While most of it is generic, it does make some assumptions about the original GeoTiffs (i.e. some of this is hardcoded to NatureScan).

Todo
- [ ] Split up RGB and MS
- [ ] Make sure metadata for MS bands is added properly

In [13]:
from pathlib import Path
from osgeo import gdal

def create_cog(input: Path):
    # Assert is a .tif file
    assert(input.is_file())
    assert(input.suffix == '.tif')

    # Create tmp and output file paths
    tmp_file = input.with_suffix('.tmp.tif')
    output = input.with_suffix('.cog.tif')

    # Read input file info
    input_info = gdal.alg.raster.info(input=input).Output()

    # Assert is a GeoTiff file
    assert(input_info['driverShortName'] == 'GTiff')

    # Assert is 3 or 4 bands
    num_bands = len(input_info['bands'])
    assert(num_bands == 3 or num_bands == 4)

    # Assert byte type for 3 band RGB and float32 for 4 band MS
    if num_bands == 3:
        assert(input_info['bands'][0]['type'] == 'Byte')
    elif num_bands == 4:
        assert(input_info['bands'][0]['type'] == 'Float32')

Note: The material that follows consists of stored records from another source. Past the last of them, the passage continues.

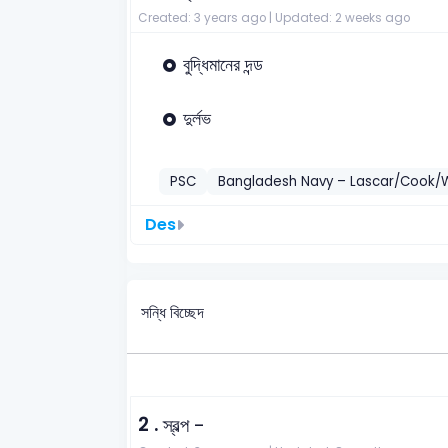
Created: 3 years ago |
Updated: 2 weeks ago
বুদ্ধিমানের দন্ড
দুর্লভ
PSC
Bangladesh Navy – Lascar/Cook/
Des
সন্ধি বিচ্ছেদ
2 .
স্বল্প -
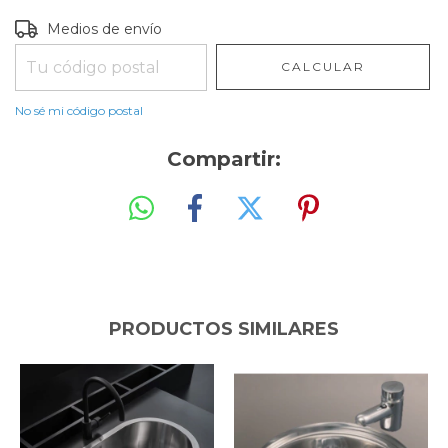
Entregas para el CP:
CAMBIAR CP
Medios de envío
CALCULAR
No sé mi código postal
Compartir:
PRODUCTOS SIMILARES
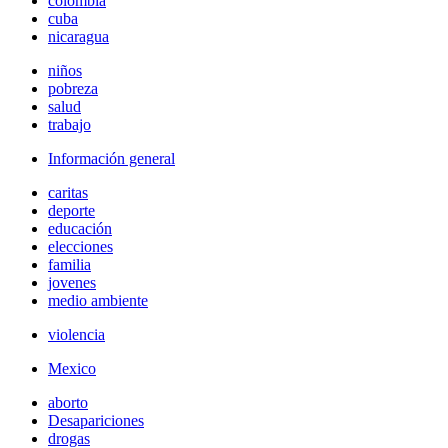
colombia
cuba
nicaragua
niños
pobreza
salud
trabajo
Información general
caritas
deporte
educación
elecciones
familia
jovenes
medio ambiente
violencia
Mexico
aborto
Desapariciones
drogas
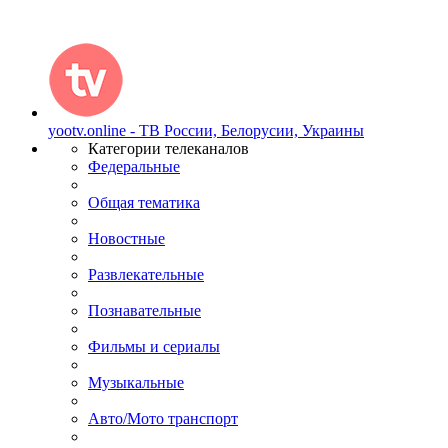
yootv.online - ТВ России, Белорусии, Украины
Категории телеканалов
Федеральные
Общая тематика
Новостные
Развлекательные
Познавательные
Фильмы и сериалы
Музыкальные
Авто/Мото транспорт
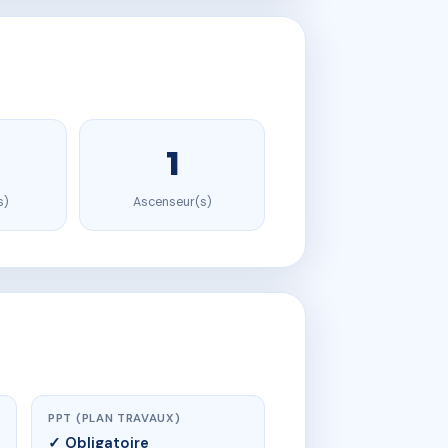
1
s)
Ascenseur(s)
PPT (PLAN TRAVAUX)
✓ Obligatoire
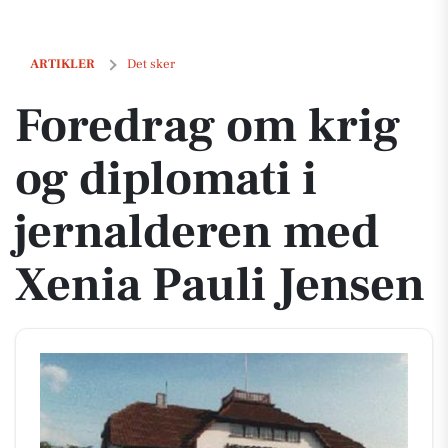
Foredrag om krig og diplomati i jernalderen med Xenia Pauli Jensen
ARTIKLER
Det sker
Foredrag om krig
og diplomati i
jernalderen med
Xenia Pauli Jensen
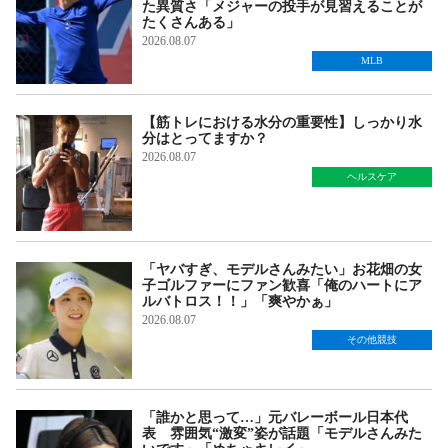
た異質さ「メジャーの投手が見習えることが
たくさんある」
2026.08.07
MLB
【筋トレにおける水分の重要性】しっかり水
分はとってますか？
2026.08.07
ヘルスケア
「ヤバすぎ、モデルさんみたい」お花畑の女
子ゴルファーにファン歓喜「俺のハートにア
ルバトロス！！」「爽やかぁ」
2026.08.07
その他競技
「誰かと思って…」元バレーボール日本代
表 雰囲気“激変”姿が話題「モデルさんみた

    # Default nodata 255 for 3 band RGB and -32767.0 for 4 band MS
    if num_bands == 3:
        nodata = 255
    elif num_bands == 4:
        nodata = -32767.0

    # Check if there already is a nodata value and use that instead
    if 'noDataValue' in input_info['bands'][0]:
        nodata = input_info['bands'][0]['noDataValue']

    # Copy src to a tmp file not to change anything
    # In the future, we may be copying from a remote src
    gdal.alg.dataset.copy(source=input, destination=tmp_file, overwrite=True)

    # Edit temp file to:
    #   - Add nodata values
    #   - Compute statistics
    gdal.alg.raster.edit(dataset=tmp_file, nodata=nodata, stats="YES")

    # Convert to COG with
    #   - ZSTD compression (lossless)
    #   - Predictor = YES (uses appropriate level for data type)
    #   - Level = 9 (amount of compression, default for ZSTD)
    gdal.alg.raster.convert(
        input=tmp_file,
        output=output,
        output_format="COG",
        creation_option={
            "COMPRESS": "ZSTD", 
            "LEVEL": 9, 
            "PREDICTOR": "YES",
            "BIGTIFF": "IF_SAFER"   # Might need to explicitly use YES if heuristic fails
        },
        overwrite=True
    )

    # Delete temp file
    gdal.alg.dataset.delete(filename=tmp_file)

## Running the conversion

This is a crude script for generating a corresponding for all GeoTiff's within a directory. It won't recreate COGs if they already exist. A corresponding COG is one with the same file name but ending in '.cog.tif' instead of '.tif'.

In [14]:
input_dir = Path("/Volumes/Sammy/terra-luma/stac-input")

# Clean up any old tmp files
tmp_files = list(input_dir.rglob('*.tmp.tif'))
for tmp_file in tmp_files:
    gdal.alg.dataset.delete(filename=tmp_file)
    print(f"Deleted {tmp_file.name}")

# Get Tif Files
tif_files = list(input_dir.rglob('*.tif'))
tif_files = [f for f in tif_files if not f.name.endswith('.cog.tif')]

tif_files_with_cogs = [f for f in tif_files if f.with_suffix('.cog.tif').exists()]
tif_files_without_cogs = [f for f in tif_files if not f.with_suffix('.cog.tif').exists()]

print(f"Found {len(tif_files_with_cogs)} GeoTiff files with corresponding COGs.")
print(f"Found {len(tif_files_without_cogs)} GeoTiff files without corresponding COGs.")

total = len(tif_files_without_cogs)

for i, f in enumerate(tif_files_without_cogs):
    print(f"Processing {f.name} ({i + 1} / {total}) ...")
    try:
        create_cog(f)
    except Exception as e:
        print(f"Error processing: {f.name}")
        print(e)

Found 34 GeoTiff files with corresponding COGs.
Found 0 GeoTiff files without corresponding COGs.